18. The system of claim 15, wherein said collected force data includes:

a normal force measured along a Z axis of the force sensor with respect to the sheet of material;

a rolling friction force measured along a Y axis of the force sensor with respect to the sheet of material; and

a force that is measured along an X axis of the force sensor with respect to the sheet of material.

19. The system of claim 15, wherein said force sensor is a piezoelectric three-axis force sensor.

20. The system of claim 15, wherein said computer analyzes the collected force data and identifies problems associated with the scoring of the sheet of material.

21. A method for scoring a piece of material, said method comprising the steps of:

applying a score wheel incorporated within a score bar to the piece of material;

drawing the score wheel across the piece of material; and

using a computer and a force sensor and at least one charge amplifier associated with the score bar to collect force data associated with at least one axis of the force sensor while the score wheel is drawn across the piece of material.

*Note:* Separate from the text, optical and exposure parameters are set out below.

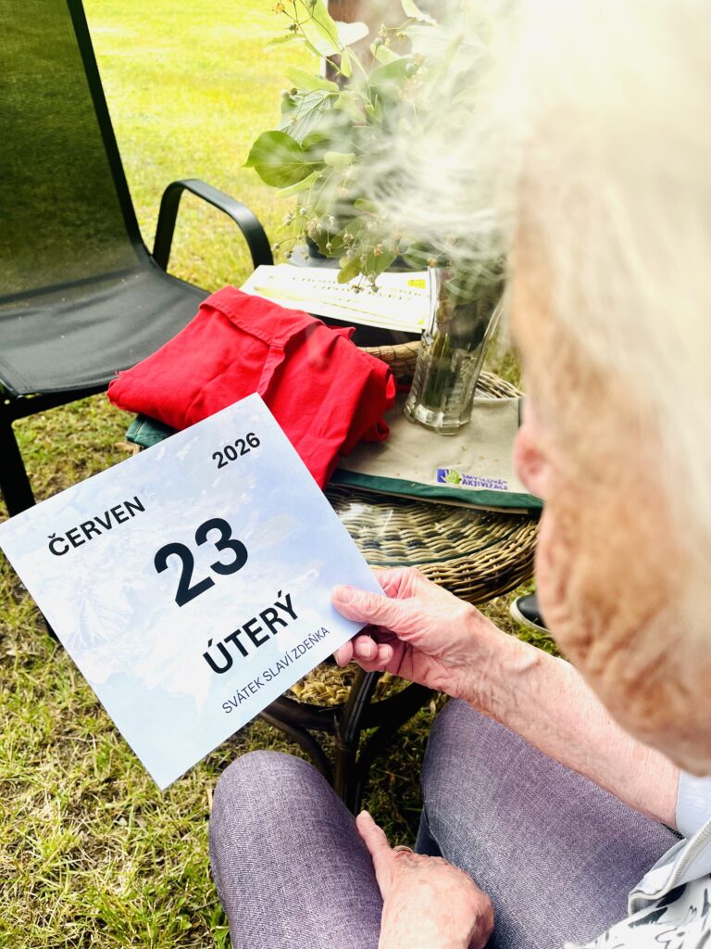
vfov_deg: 67.3
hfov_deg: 53.1
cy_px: 474
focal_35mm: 26
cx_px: 356
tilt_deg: -35.2
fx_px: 712
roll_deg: -5.7
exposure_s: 1/751
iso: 50
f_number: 1.6
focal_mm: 5.1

22. The method of claim 21, further comprising the step using the computer to analyze the collected force data and predict problems associated with the scoring of the piece of material.

23. The method of claim 21, wherein said computer collects force data which includes a normal force measured along a Z axis of the force sensor with respect to the piece of material.

24. The method of claim 21, wherein said computer collects force data which includes:

25. The method of claim 21, wherein said force sensor is a piezoelectric three-axis force sensor.

26. The method of claim 21, wherein said piece of material is a glass plate.